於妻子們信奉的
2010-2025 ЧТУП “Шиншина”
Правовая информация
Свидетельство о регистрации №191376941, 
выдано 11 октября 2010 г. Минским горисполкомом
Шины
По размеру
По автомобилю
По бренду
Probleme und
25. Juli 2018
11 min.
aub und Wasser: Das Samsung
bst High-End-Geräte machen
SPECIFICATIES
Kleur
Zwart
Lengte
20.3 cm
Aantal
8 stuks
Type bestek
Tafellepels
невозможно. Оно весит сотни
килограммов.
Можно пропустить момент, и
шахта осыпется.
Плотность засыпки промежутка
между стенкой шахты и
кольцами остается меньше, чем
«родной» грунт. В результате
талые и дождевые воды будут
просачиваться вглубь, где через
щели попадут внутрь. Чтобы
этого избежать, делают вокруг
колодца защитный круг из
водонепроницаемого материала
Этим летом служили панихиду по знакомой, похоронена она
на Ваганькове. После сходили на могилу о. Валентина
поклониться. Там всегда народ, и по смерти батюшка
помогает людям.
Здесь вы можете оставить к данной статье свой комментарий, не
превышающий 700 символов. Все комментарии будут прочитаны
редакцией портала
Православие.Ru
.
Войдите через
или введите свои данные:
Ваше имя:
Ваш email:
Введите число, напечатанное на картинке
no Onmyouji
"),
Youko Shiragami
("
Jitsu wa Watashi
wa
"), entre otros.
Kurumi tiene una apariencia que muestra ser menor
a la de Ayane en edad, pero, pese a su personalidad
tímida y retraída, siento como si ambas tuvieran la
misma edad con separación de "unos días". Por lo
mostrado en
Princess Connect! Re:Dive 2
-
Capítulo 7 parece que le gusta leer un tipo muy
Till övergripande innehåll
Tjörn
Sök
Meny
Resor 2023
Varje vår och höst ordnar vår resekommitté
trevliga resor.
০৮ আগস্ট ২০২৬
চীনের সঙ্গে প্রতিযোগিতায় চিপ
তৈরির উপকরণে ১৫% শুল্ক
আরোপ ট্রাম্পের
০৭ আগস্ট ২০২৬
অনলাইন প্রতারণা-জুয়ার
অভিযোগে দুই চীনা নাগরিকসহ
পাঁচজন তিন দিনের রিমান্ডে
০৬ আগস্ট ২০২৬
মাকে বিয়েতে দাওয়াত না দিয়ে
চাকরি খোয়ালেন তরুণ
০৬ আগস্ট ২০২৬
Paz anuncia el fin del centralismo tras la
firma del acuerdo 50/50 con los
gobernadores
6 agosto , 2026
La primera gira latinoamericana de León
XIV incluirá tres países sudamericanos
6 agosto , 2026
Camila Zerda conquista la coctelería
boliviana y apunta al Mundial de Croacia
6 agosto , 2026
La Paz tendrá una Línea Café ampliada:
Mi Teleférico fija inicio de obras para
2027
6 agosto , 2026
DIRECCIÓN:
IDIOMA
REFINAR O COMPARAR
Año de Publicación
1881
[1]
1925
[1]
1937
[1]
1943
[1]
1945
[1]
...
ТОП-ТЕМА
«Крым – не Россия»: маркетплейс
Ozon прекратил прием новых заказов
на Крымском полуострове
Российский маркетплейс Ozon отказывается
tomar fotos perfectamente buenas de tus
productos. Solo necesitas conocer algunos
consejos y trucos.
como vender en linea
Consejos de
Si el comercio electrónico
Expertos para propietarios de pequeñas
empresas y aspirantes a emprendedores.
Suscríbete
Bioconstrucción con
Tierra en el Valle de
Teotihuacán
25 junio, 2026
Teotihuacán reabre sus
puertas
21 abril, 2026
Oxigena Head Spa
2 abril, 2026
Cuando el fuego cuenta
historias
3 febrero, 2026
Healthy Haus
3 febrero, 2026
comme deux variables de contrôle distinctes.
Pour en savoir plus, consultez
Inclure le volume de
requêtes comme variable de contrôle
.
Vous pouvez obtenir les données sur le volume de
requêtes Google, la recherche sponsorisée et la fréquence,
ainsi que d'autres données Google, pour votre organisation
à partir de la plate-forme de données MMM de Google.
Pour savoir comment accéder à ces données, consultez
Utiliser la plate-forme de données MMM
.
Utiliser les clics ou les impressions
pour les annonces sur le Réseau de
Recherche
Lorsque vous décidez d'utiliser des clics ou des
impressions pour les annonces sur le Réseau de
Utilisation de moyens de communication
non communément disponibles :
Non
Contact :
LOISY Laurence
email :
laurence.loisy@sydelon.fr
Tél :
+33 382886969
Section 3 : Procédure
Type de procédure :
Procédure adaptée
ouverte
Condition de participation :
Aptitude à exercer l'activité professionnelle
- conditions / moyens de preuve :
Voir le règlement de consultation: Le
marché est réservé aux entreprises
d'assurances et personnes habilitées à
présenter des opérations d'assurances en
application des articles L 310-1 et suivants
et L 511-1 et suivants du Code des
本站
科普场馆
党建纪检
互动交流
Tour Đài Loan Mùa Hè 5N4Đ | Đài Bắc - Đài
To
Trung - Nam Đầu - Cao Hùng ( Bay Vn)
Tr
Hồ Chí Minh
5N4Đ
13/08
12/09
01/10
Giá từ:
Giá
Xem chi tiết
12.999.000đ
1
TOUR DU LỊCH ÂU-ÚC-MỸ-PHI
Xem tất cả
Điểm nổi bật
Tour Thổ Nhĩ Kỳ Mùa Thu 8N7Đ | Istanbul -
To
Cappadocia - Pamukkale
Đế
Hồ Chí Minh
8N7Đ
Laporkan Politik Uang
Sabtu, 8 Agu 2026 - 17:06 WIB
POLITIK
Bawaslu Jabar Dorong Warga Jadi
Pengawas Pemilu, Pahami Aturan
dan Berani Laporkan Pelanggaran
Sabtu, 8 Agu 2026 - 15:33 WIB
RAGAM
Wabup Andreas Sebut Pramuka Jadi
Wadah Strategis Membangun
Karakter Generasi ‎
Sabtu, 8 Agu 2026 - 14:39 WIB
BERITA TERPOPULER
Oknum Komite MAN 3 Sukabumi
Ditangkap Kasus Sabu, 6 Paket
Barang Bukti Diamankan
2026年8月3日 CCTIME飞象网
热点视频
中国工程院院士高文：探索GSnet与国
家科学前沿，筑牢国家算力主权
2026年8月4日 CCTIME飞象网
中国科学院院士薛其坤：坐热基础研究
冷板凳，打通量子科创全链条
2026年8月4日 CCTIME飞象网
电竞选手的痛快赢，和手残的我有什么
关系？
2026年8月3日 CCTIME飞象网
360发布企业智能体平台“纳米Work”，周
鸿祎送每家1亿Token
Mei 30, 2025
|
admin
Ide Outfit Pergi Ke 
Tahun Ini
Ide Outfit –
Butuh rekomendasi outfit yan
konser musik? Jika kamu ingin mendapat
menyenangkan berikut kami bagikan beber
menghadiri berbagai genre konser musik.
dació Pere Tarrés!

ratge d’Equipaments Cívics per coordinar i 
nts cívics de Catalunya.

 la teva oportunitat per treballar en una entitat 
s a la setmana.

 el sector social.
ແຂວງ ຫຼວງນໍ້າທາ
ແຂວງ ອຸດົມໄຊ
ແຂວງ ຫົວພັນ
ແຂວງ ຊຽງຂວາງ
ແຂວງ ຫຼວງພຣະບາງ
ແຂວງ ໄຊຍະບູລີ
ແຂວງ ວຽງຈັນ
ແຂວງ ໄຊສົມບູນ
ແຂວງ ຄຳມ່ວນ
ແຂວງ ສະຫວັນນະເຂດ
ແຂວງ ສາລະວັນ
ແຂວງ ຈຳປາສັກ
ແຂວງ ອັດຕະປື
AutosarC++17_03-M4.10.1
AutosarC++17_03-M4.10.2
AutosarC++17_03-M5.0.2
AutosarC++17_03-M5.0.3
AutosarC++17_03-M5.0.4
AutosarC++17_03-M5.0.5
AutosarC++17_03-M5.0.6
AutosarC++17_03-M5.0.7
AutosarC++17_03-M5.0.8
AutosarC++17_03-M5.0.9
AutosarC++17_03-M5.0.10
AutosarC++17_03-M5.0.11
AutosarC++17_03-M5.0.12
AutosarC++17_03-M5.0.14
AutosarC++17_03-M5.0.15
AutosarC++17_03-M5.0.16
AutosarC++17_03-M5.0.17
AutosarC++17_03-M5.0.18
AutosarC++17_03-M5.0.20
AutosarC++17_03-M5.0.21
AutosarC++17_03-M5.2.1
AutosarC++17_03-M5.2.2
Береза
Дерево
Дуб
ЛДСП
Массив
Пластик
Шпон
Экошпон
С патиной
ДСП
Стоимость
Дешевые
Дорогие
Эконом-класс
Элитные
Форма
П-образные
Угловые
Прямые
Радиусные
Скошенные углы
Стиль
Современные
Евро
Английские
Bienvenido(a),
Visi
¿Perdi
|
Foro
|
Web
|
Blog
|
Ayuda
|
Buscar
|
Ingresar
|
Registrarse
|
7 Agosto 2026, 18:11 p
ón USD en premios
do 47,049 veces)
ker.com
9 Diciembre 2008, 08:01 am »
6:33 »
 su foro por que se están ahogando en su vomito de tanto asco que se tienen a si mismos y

TASK OBJECTIVE:
Output all lines from the beginning of the data up to the line holding "щели попадут внутрь. Чтобы", that line included, exactly as written.

REPLY:
於妻子們信奉的
2010-2025 ЧТУП “Шиншина”
Правовая информация
Свидетельство о регистрации №191376941, 
выдано 11 октября 2010 г. Минским горисполкомом
Шины
По размеру
По автомобилю
По бренду
Probleme und
25. Juli 2018
11 min.
aub und Wasser: Das Samsung
bst High-End-Geräte machen
SPECIFICATIES
Kleur
Zwart
Lengte
20.3 cm
Aantal
8 stuks
Type bestek
Tafellepels
невозможно. Оно весит сотни
килограммов.
Можно пропустить момент, и
шахта осыпется.
Плотность засыпки промежутка
между стенкой шахты и
кольцами остается меньше, чем
«родной» грунт. В результате
талые и дождевые воды будут
просачиваться вглубь, где через
щели попадут внутрь. Чтобы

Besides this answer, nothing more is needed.